L'armée du salut
de Abdellah Taïa

critiqué par Pucksimberg, le 8 juillet 2024
(Toulon - 45 ans)


La note:  étoiles
Une jeunesse marocaine
Ce roman à teneur autobiographique se compose de trois parties. Abdellah Taïa nous plonge dans l’intimité de son enfance en nous présentant les membres de sa famille et ce grand frère dont il semble amoureux tant il est beau. Nous suivons donc le jeune Abdellah et découvrons la place qu’il occupe dans sa famille, lui qui n’a pas sa chambre attitrée et qui dort auprès de sa mère et de ses sœurs. On le suit aussi à Genève pour ses études, lui qui est passionné par la littérature et le cinéma. La solitude reste une impression qui prédomine dans ses romans quand il est loin de son Maroc natal.

Ce roman est réussi et donne à voir une famille marocaine très modeste. Les souvenirs sont évoqués avec une certaine tendresse et sensualité parfois. Il y a une certaine liberté dans les romans d’Abdellah Taïa qui ose parler d’homosexualité dans un pays qui la condamne ouvertement, mais la tolère de façon tacite si tout reste secret. Le dernier tiers de ce roman fonctionne comme un roman d’apprentissage dans lequel le personnage principal vient d’un milieu modeste, quitte sa province pour gagner les grandes villes qui permettent la réussite sociale et des apprentissages dans tous les domaines. Il y a un peu de Julien Sorel et de Georges Duroy dans ce personnage principal même si l’écriture n’est pas la même que celle de Stendhal et de Maupassant et que le cadre spatio-temporel n’est pas le même non plus.

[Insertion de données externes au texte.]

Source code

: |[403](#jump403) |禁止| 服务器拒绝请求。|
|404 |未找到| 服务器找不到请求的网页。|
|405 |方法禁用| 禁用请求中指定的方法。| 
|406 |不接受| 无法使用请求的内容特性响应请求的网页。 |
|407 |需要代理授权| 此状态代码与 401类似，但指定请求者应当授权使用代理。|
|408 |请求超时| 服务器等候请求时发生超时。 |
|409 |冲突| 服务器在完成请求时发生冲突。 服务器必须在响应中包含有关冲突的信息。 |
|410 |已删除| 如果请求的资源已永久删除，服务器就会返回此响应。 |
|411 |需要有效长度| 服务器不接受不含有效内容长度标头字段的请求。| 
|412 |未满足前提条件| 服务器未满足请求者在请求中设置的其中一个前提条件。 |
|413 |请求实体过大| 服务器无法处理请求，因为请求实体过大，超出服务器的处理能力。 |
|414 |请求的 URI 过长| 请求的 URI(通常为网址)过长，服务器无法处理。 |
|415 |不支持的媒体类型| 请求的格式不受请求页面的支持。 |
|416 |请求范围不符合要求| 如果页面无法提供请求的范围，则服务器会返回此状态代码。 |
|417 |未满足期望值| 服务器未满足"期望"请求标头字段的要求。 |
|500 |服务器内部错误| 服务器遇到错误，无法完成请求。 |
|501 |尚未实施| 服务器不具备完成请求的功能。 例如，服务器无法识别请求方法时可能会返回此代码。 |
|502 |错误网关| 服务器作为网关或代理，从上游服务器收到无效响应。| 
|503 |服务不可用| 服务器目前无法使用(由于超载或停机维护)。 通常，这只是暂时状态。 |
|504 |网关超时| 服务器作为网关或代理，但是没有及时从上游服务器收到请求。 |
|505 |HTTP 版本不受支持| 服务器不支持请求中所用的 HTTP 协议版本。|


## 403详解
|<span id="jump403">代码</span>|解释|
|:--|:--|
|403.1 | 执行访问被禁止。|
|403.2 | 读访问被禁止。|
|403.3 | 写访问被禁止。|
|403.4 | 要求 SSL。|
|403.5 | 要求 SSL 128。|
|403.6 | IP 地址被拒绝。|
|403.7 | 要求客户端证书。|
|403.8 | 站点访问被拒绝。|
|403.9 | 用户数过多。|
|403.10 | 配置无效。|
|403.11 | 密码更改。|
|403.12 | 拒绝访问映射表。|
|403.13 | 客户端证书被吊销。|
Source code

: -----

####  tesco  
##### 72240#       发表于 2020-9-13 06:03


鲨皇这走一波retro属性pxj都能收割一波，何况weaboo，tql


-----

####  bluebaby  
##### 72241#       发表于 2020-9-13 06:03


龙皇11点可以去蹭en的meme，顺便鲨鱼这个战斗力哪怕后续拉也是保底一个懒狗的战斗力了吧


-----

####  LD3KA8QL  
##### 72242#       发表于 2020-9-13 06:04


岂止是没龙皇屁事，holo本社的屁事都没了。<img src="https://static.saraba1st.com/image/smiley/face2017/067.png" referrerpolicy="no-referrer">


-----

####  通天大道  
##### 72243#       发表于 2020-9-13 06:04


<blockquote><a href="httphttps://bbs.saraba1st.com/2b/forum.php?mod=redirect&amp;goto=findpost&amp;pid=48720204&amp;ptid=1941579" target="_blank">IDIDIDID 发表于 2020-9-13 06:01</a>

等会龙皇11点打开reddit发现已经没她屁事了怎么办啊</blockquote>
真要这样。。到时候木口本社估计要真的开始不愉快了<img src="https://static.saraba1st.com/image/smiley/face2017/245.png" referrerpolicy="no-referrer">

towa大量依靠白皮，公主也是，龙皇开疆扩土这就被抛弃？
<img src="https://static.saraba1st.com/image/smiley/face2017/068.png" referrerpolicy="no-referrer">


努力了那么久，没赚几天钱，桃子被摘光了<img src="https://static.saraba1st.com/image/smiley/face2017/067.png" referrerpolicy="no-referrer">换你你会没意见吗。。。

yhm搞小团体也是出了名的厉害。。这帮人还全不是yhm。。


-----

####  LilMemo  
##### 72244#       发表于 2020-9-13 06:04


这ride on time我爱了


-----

Abdellah Taïa construit progressivement une œuvre intéressante qui aborde des thèmes récurrents, ce qui est souvent la marque de grands écrivains comme Modiano ou Makine. Son écriture est vive et a un pouvoir évocateur fort. Il est facile d’imaginer les personnes ou les scènes décrites quand on le lit. Le roman a été adapté au cinéma par l’écrivain même et possède aussi de belles qualités. J’ai préféré la lecture qui fait la part belle à l’imagination.